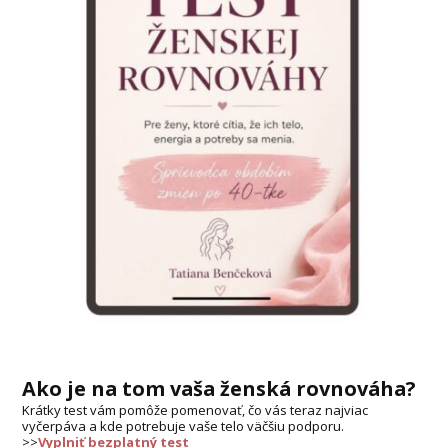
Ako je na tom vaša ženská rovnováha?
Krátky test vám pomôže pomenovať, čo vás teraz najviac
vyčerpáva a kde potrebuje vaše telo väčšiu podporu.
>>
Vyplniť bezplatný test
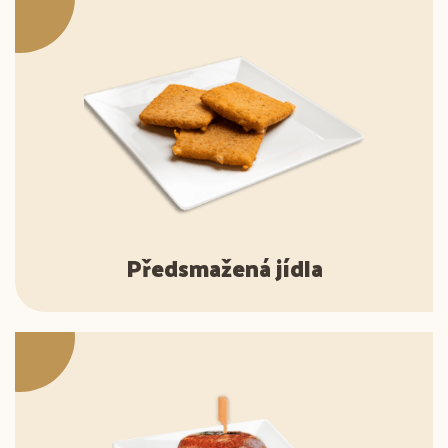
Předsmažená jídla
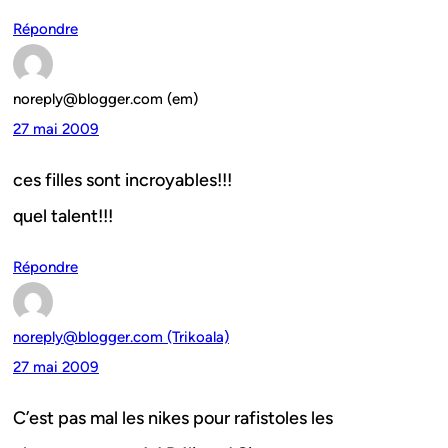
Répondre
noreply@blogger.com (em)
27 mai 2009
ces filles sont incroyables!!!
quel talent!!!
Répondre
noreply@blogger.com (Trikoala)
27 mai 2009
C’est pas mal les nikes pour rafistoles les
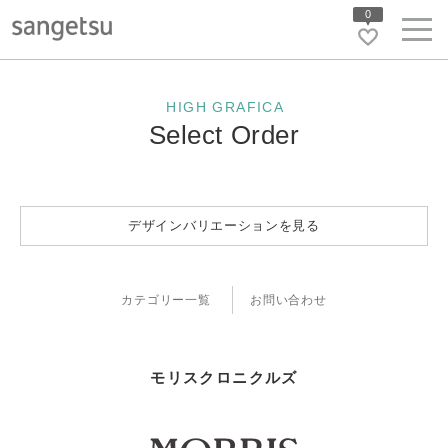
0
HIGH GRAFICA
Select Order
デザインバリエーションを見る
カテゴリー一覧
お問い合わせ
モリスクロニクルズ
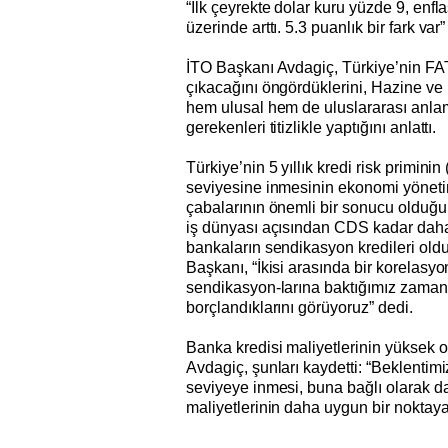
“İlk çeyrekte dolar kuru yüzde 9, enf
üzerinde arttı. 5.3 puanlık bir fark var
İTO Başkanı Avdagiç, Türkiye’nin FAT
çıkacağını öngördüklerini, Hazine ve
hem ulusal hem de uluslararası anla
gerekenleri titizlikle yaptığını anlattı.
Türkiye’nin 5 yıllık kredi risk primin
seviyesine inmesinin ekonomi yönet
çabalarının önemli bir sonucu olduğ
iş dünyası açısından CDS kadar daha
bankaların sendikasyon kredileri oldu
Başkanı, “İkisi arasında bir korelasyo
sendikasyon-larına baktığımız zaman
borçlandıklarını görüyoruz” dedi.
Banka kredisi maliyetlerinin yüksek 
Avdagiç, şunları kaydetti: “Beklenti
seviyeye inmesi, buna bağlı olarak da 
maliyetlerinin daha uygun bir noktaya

> _ABOUT THIS EXERCISE_: Copy out every line of text read from the pages in the material above, unchanged and in order, and leave the pictures out.

> _RESPONSE TO THIS EXERCISE_:
Ako je na tom vaša ženská rovnováha?
Krátky test vám pomôže pomenovať, čo vás teraz najviac
vyčerpáva a kde potrebuje vaše telo väčšiu podporu.
>>
Vyplniť bezplatný test
Předsmažená jídla
Répondre
noreply@blogger.com (em)
27 mai 2009
ces filles sont incroyables!!!
quel talent!!!
Répondre
noreply@blogger.com (Trikoala)
27 mai 2009
C’est pas mal les nikes pour rafistoles les
0
HIGH GRAFICA
Select Order
デザインバリエーションを見る
カテゴリー一覧
お問い合わせ
モリスクロニクルズ
“İlk çeyrekte dolar kuru yüzde 9, enf
üzerinde arttı. 5.3 puanlık bir fark var
İTO Başkanı Avdagiç, Türkiye’nin FAT
çıkacağını öngördüklerini, Hazine ve
hem ulusal hem de uluslararası anla
gerekenleri titizlikle yaptığını anlattı.
Türkiye’nin 5 yıllık kredi risk primin
seviyesine inmesinin ekonomi yönet
çabalarının önemli bir sonucu olduğ
iş dünyası açısından CDS kadar daha
bankaların sendikasyon kredileri oldu
Başkanı, “İkisi arasında bir korelasyo
sendikasyon-larına baktığımız zaman
borçlandıklarını görüyoruz” dedi.
Banka kredisi maliyetlerinin yüksek 
Avdagiç, şunları kaydetti: “Beklenti
seviyeye inmesi, buna bağlı olarak da 
maliyetlerinin daha uygun bir noktaya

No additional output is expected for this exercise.